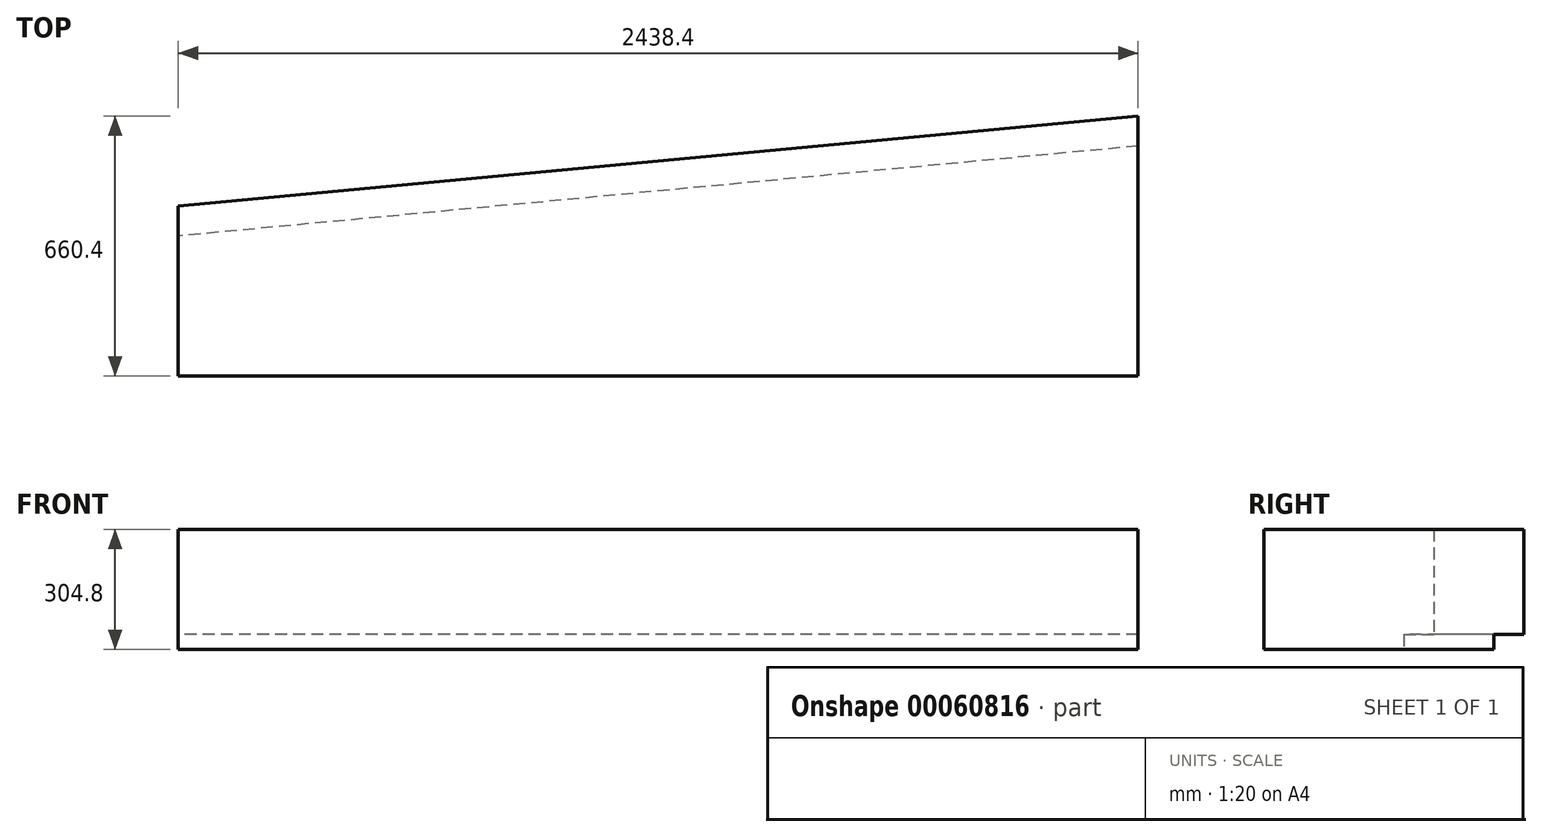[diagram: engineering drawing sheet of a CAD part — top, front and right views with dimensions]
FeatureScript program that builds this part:
annotation { "Feature Type Name" : "Feature", "Feature Type Description" : "" }
export const myFeature = defineFeature(function(context is Context, id is Id, definition is map)
    precondition{}
    {
        {
            var Q0;
            Q0=qCreatedBy(makeId("Top.planeOp"),FACE);
            var sketch = newSketch(context, id + "F0", { "sketchPlane" : qUnion([Q0])});
            skLineSegment(sketch, "E0", {"start": v(0, 0) * mm, "end": v(0, 431.8) * mm});
            skLineSegment(sketch, "E1", {"start": v(0, 0) * mm, "end": v(2438.4, 0) * mm});
            skLineSegment(sketch, "E2", {"start": v(2438.4, 0) * mm, "end": v(2438.4, 660.4) * mm});
            skLineSegment(sketch, "E3", {"start": v(2438.4, 660.4) * mm, "end": v(0, 431.8) * mm});
            skSolve(sketch);
        }
        {
            var Q0;
            Q0 = qSketchRegion(id + "F0", true);
            extrude(context, id + "F1", {"entities" : qUnion([Q0]), "depth" : 304.8 * mm});
        }
        {
            var Q0;
            Q0=makeQuery(id+"F1.opExtrude","CAP_FACE",FACE,{"disambiguationData":[OSD([sQuery(id+"F0.wireOp",EDGE,"E0"),sQuery(id+"F0.wireOp",EDGE,"E1"),sQuery(id+"F0.wireOp",EDGE,"E2"),sQuery(id+"F0.wireOp",EDGE,"E3")])],"isStart":true});
            var sketch = newSketch(context, id + "F2", { "sketchPlane" : qUnion([Q0])});
            skLineSegment(sketch, "E4", {"start": v(2438.4, -660.4) * mm, "end": v(2438.4, -584.2) * mm});
            skLineSegment(sketch, "E5", {"start": v(0, -431.8) * mm, "end": v(0, -355.6) * mm});
            skLineSegment(sketch, "E6", {"start": v(2438.4, -584.2) * mm, "end": v(0, -355.6) * mm});
            skLineSegment(sketch, "E7.0", {"start": v(2438.4, -660.4) * mm, "end": v(0, -431.8) * mm});
            skSolve(sketch);
        }
        {
            var Q0;
            Q0 = qSketchRegion(id + "F2", true);
            extrude(context, id + "F3", {"entities" : qUnion([Q0]), "operationType" : NewBodyOperationType.REMOVE, "oppositeDirection" : true, "depth" : 38.1 * mm});
        }
    });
######
Gather every line of the records above that contains the string "depth". Case matters, so match only that exact capitalization.

            extrude(context, id + "F1", {"entities" : qUnion([Q0]), "depth" : 304.8 * mm});
            extrude(context, id + "F3", {"entities" : qUnion([Q0]), "operationType" : NewBodyOperationType.REMOVE, "oppositeDirection" : true, "depth" : 38.1 * mm});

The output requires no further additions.